Although the overall composition of respondents differed in years one and two, the responses generally offered a similar profile: Clinicians face significant time demands at work and often are left to their own devices to keep self-care as a priority, but they remain committed to a profession that many see as a calling.

“I don’t think there’s any other work that could be more rewarding than to sit in the same room with another person while they reveal their troubles and worries, and you get to witness them come to terms and eventually gain dominance over them,” says Maggie Pike-Thomson, a licensed clinical social worker at High Point Treatment Center in Taunton, Mass. “It’s a blessing.”

 

Growing caseloads

Being asked to do more with less continues to be a prominent theme among the survey respondents interviewed for this feature.

Overall, 22.3% of survey respondents characterized their current caseload as too heavy, and 51.3% said their caseload had increased in the past two years. Both figures are slightly higher than the numbers from the 2015 survey.

In addition, around four in 10 surveyed individuals reported working at least four extra unexpected hours in a typical workweek, with only one in five respondents saying they don’t tend to work any extra hours.

Pike-Thomsen says the expanded hours surface in part because of a growing complexity of problems that patients bring to treatment. “There are more bodies of knowledge that we’re required to stay up on,” she says.

Rachel English has worked in private practice in Denver for the past two years, having moved from a residential treatment center in part to gain more control over her schedule and workload. As a supervisor in a residential facility, she oversaw multiple programs and more than 35 staff members, and carried her cellphone everywhere she went.

“I was on call 24/7, even when I was on vacation.” says English.

The atmosphere was dysfunctional in other ways, she says, as the pressures on some clinicians who were in recovery would lead to their relapse, or to the emergence of problematic alcohol use that had not been a concern before.

Lohmiller senses that the pressures on clinicians were less intense in the early 2000s, when funding levels for treatment were somewhat healthier and there was less of an emphasis on employing brief therapy strategies (her home state of Illinois has been hit particularly hard by cuts in public funding support for behavioral health services).
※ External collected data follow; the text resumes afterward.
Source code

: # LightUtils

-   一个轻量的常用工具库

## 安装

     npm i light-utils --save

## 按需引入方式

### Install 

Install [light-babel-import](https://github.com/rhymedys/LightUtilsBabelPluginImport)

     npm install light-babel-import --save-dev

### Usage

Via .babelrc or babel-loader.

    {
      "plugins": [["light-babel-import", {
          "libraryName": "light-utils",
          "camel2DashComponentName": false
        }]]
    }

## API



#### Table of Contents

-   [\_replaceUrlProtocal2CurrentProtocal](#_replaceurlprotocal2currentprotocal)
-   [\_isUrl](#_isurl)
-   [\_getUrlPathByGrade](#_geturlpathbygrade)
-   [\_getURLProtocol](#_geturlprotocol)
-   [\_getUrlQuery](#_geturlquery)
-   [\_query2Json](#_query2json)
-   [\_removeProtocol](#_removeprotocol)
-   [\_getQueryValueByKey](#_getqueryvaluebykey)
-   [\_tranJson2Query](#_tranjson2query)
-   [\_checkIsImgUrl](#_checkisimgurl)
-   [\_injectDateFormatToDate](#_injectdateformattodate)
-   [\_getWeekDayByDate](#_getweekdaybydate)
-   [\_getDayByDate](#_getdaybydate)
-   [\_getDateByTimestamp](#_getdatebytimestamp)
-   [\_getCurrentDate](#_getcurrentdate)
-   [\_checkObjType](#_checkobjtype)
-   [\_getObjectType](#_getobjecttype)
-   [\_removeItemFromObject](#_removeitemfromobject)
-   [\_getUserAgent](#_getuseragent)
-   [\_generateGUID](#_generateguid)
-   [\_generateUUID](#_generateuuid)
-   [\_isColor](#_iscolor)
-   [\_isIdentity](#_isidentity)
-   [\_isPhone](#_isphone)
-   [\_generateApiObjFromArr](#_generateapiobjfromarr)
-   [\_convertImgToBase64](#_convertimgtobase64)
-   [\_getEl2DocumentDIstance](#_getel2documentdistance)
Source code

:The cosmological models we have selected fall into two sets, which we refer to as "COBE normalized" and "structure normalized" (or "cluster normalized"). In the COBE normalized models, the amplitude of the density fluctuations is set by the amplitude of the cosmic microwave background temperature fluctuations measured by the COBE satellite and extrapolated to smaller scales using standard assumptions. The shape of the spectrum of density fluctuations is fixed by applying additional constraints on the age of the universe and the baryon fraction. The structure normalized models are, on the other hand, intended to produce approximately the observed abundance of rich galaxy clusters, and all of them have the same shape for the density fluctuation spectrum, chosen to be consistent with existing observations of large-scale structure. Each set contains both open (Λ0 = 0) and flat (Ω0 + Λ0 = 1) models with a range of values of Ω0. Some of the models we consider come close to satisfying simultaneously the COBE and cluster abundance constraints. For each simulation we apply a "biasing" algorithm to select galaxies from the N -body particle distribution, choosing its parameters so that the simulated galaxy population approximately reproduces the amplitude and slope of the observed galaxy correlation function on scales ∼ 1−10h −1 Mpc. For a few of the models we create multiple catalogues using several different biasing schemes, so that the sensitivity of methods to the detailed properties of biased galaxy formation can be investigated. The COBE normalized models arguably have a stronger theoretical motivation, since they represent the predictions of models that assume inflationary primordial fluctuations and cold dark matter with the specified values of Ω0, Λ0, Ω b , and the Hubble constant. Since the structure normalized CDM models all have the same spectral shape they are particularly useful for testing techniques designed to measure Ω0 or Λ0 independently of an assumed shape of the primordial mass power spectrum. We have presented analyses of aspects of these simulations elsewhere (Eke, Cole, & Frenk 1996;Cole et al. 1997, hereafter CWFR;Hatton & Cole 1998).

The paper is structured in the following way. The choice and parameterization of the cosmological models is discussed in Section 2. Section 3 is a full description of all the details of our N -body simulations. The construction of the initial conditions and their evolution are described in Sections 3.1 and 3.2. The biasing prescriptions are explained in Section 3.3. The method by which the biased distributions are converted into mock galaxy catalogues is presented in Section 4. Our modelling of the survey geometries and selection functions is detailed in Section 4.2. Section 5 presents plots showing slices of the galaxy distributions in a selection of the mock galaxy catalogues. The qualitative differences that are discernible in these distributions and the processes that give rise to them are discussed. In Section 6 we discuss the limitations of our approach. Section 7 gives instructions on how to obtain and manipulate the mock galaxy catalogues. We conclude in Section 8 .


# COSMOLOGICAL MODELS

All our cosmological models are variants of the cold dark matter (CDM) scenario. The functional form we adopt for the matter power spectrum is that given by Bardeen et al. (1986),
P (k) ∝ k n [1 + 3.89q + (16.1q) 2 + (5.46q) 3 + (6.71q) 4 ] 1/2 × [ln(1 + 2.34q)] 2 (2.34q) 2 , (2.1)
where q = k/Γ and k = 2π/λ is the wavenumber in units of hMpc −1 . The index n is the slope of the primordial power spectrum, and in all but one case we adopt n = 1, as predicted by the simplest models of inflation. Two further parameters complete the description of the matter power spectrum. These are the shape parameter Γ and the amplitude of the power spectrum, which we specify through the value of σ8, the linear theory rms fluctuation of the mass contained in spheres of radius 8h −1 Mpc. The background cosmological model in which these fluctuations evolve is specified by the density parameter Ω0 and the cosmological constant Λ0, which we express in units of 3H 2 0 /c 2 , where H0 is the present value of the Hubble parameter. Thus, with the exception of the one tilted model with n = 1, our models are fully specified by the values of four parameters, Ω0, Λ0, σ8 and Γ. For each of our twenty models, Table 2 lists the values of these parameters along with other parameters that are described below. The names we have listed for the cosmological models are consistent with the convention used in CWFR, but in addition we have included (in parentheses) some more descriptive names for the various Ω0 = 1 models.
Today, “You have to pack a lot into your treatment sessions” because of diminishing lengths of stay, Lohmiller says, and that has contributed to increased stress among counselors.

Her work in both community behavioral health and private practice has helped to ease some of that pressure, she says. “My job, I view it as Park Avenue and park bench,” Lohmiller says. The variety keeps her refreshed. “You don’t ever learn everything there is to learn in this field,” she says.

 

Lack of focus on patient

Michele Olem has worked in facility settings ranging from a hospital-based program to a methadone clinic, but moved into private practice on Cape Cod around half a dozen years ago. She had served as clinical director in an opioid treatment program, but recalls that the main responsibility of that job involved “just making sure that everybody did their paperwork.”

Olem sees that many facilities have become paperwork-centered rather than patient-centered in their operations. The hospital settings with which she is familiar were ideal places for delivering care until an intensive period of mergers and acquisitions set in across the industry, she believes.

Acclimating to electronic medical records also has proven to contribute to burnout, Pike-Thomsen says. “It has been very stressful for people to make the change,” she says.

 

Keeping self-care a priority

Only around three in 10 respondents to this year’s survey said they had found self-care to be a high-priority topic in their workplace. A similar number said their workplace paid little or no attention to staff members’ self-care.

Lohmiller, 45, says she engages in multiple activities with friends and family to make sure she stays refreshed. She even has participated in bilateral stimulation therapy (a component of Eye Movement Desensitization and Reprocessing therapy) as part of her own wellness strategy, seeing how it has worked for some of her patients. Plus, “I watch a lot of comedy,” she says.